Rethinking 80/20

While in practice we describe inequality with statements such as “80% of wealth concentrates on 20% of population,” for modeling purposes they are statistically inaccurate. I developed a new inequality index that makes such statements accurate by dividing a distribution in two groups with the same statistical properties as the original distribution. What if we could say that 26% of the population contains exactly 82% of the wealth?. I show two things: On one hand, a new index to measure inequality. On the other hand, a new mathematical formula to model inequality as two stocks from a given mean, variance, and skewness. In what follows I demonstrate the index by harvesting real time data from 20 bike sharing systems across the world. The visualizations and measurements are happening in real time.
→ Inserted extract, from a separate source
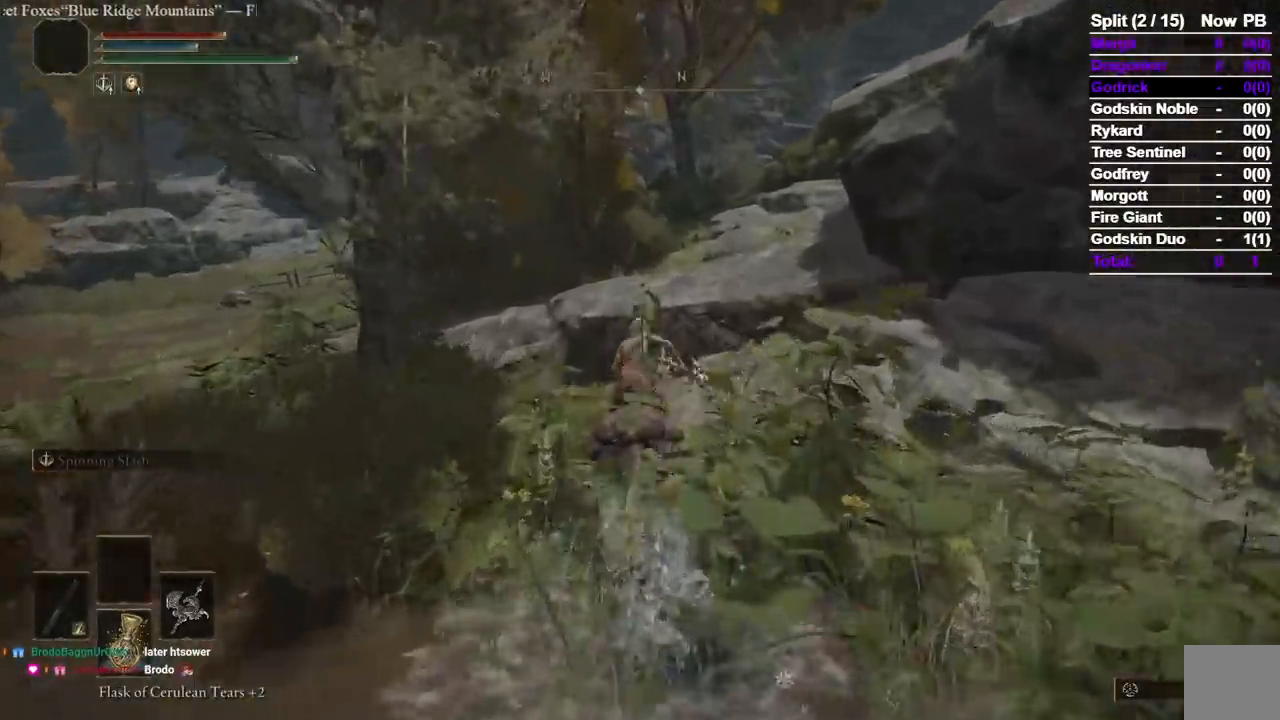
{"dt_ms": 1000, "buttons": [], "left_stick": "up", "right_stick": "down-right"}
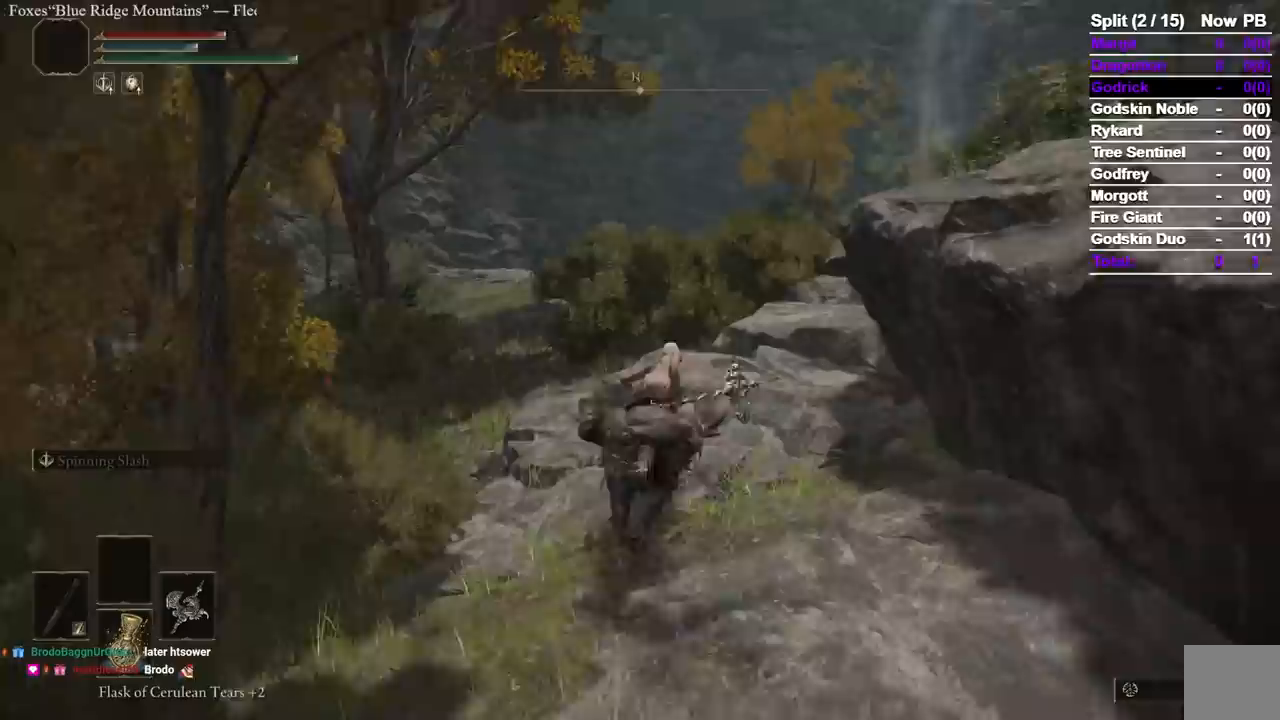
{"dt_ms": 500, "buttons": [], "left_stick": "up", "right_stick": "down-right", "events": []}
Revisiting Lorenz, Pareto, and Gini

In studying dynamic systems with compartment models, it is essential to describe inequality of continuous or discrete distributions in as few compartments as possible. Diffusion processes are often modeled using two compartments. Distributions are described by standardized moments. In most cases, we use the first three standardized moments: the mean, the variance, and the skewness. The proposed index divides a distribution in two continuous sets such that the first three standrardized models are the same in both descriptions.

Live Urban Mapping

A Parametric Model for Inequality of Wealth

The practical value of the index is in modeling applications. The index allows us to model a any distribution given a mean, variance, and skew consisting of two continuous comparmtents parametrically. For example, a modeler may enter as inputs X1, X2, mean, variance, and skewness, and get the Y1 and Y2 from the model. Alternatively, a modeler may enter as inputs Y1, Y2, mean, variance, and skewness, and get in return the X1 and X2 shares of the population from the model. This is important in applications with continuous models in which modeling a distribution as random process is unecessary complicated and redundant.